Modifying the Flume-ng HDFs sink parsing timestamp source greatly improves write performance

Source: Internet
Author: User
Tags string format

Transferred from: http://www.cnblogs.com/lxf20061900/p/4014281.html

The pathname of the HDFs sink in Flume-ng (the corresponding parameter "Hdfs.path", which is not allowed to be empty) and the file prefix (corresponding to the parameter "Hdfs.fileprefix") support the regular parsing timestamp to automatically create the directory and file prefix by time.

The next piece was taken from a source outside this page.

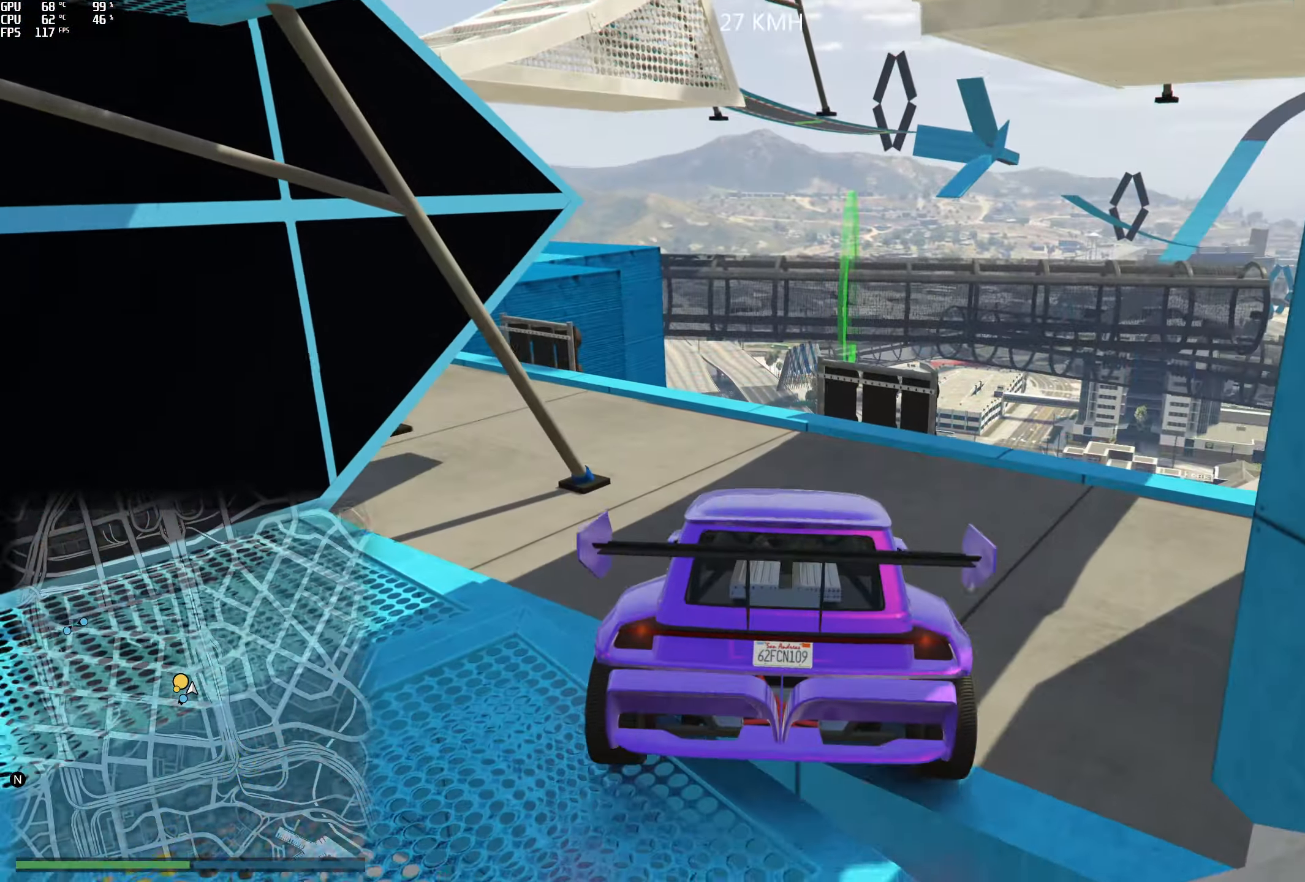
{"buttons": ["R2"], "left_stick": "down-left", "right_stick": "center", "events": [[300, "left_stick", "down-left"], [383, "right_stick", "center"], [400, "R2", "down"]]}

In practice, it is found that the flume built-in parsing method is time-consuming and has great room for improvement. If you do not need to configure timestamp parsing time, then this article is not very useful to you, HDFs sink corresponding parsing timestamp code in the Org.apache.flume.sink.hdfs.HDFSEventSink process () method, Involves two lines of code:

// reconstruct the path name by substituting place holders2         String realpath = bucketpath.escapestring (file Path, Event.getheaders (),3             timeZone, needrounding, Roundunit, Roundvalue, uselocaltime); 4         String realname = bucketpath.escapestring (fileName, Event.getheaders (),5           timeZone, needrounding, Roundunit, Roundvalue, uselocaltime);

Where Realpath is the full pathname after the regular parse timestamp, the filepath parameter is "Hdfs.path" in the configuration file, Realname is the filename prefix after the regular parse timestamp, and the filename parameter is the " Hdfs.fileprefix ". The other parameters are the same, event.getheaders () is a map with a timestamp (can be set by interceptor, customizing, using the Uselocaltimestamp parameter of HDFs sink three ways), other parameters are time zone, Whether rounding and time units.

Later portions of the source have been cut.